With the cost of energy rising, and energy performance increasingly prominent in UK government policy, the debate on carbon-neutrality will soon be reignited.
On 1 April 2018 it will be unlawful to let a UK commercial property with an Energy Performance Certificate rating of F or G. That, with few exceptions, is a simple fact. As an industry, we have less than six years to confront the issue and achieve widespread compliance.
t is important to understand the requirements of the 2011 Energy Act. The legislation is clear. It places the onus upon the landlord to have the rating of their buildings assessed, and to ensure that remedial action is undertaken and completed before the 2018 deadline. Forward thinking investors are already reviewing their portfolios.
More ambitious targets to follow
However, there is more to this challenge than disposing of the asset or doing the minimum required to achieve compliance. Recent UK governments have set our economy on a path towards 80% carbon reduction by 2050. This is an enormous undertaking, considering that commercial property produces an estimated 18% of the UK’s carbon emissions. The April 2018 deadline for the eradication from rental stock of F and G certificated buildings is just one stepping stone towards achieving that long-term goal. There will certainly be others.
The question for property owners is whether to react to compliance criteria on a short-term, piecemeal basis, or treat carbon-neutrality as a strategic portfolio goal. Anecdotal evidence continues to suggest that the early adopters of carbon-neutral building performance enhancement technologies will often fail to achieve a noticeable return on their green investments. The implication is that occupiers and prospective purchasers still view green credentials as more ‘nice to have’ than ‘need to have’. It follows that investment in sustainable development has, so far, failed to deliver an acceptable return.
It will not always be so. With the effect of the Energy Act taking hold, the term ‘prime asset’ will increasingly imply ‘sustainable asset’.
Not only is certification being written into the statute books by governments around the world, but our understanding of the carbon embodiment of construction materials is growing and we have rudimentary tools for measuring in-use carbon emissions. Increasingly respected institutions such as the Carbon Trust’s Low Carbon Workplace Partnership are also now developing standards for low-carbon construction.

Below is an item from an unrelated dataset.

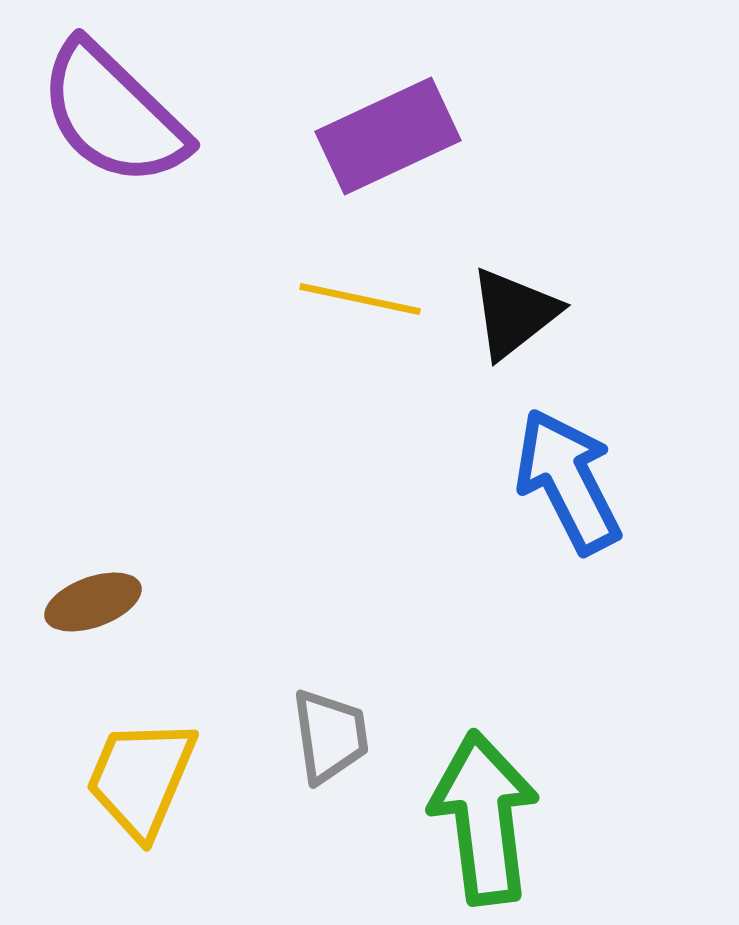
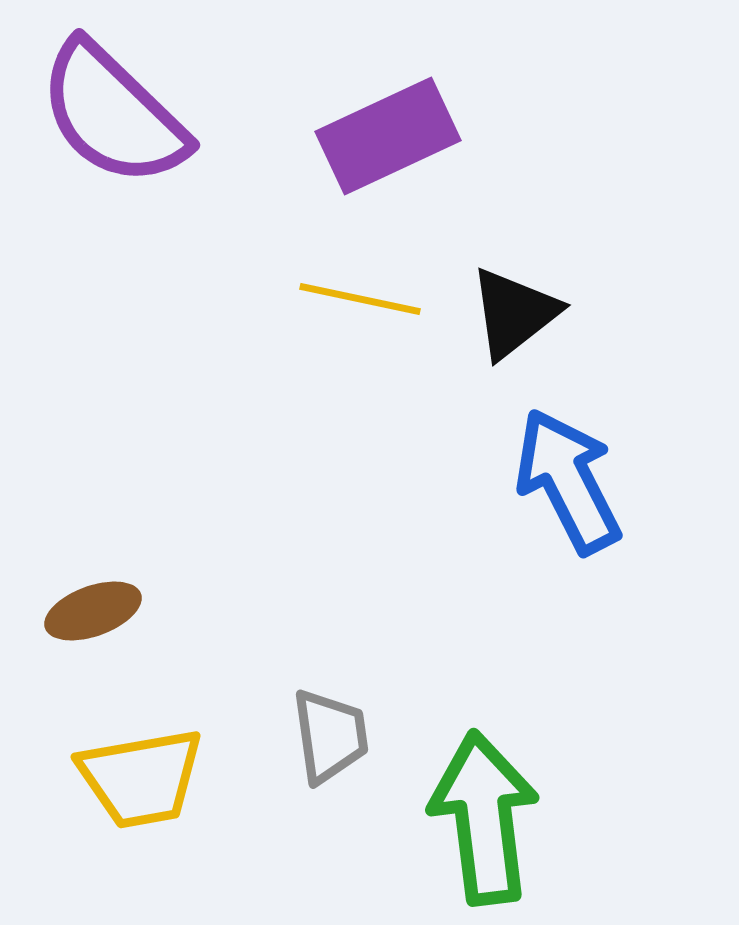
brown ellipse: moved 9 px down
yellow trapezoid: rotated 123 degrees counterclockwise
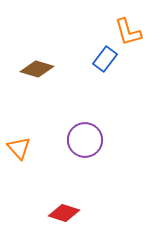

However, most importantly, attitudes are changing. Each new generation furthers society’s understanding of the frailty of the ecosystem and strengthens our commitment to sustainability and carbon-neutrality. At the last general election, the mainstream political parties embraced environmentalism as more than just a crowd-pleaser, bringing forth an appetite for localism and sustainability which is now enshrined in an Act of Parliament.
The market is making its intentions clear. It is time for our industry to listen and act for the long-term.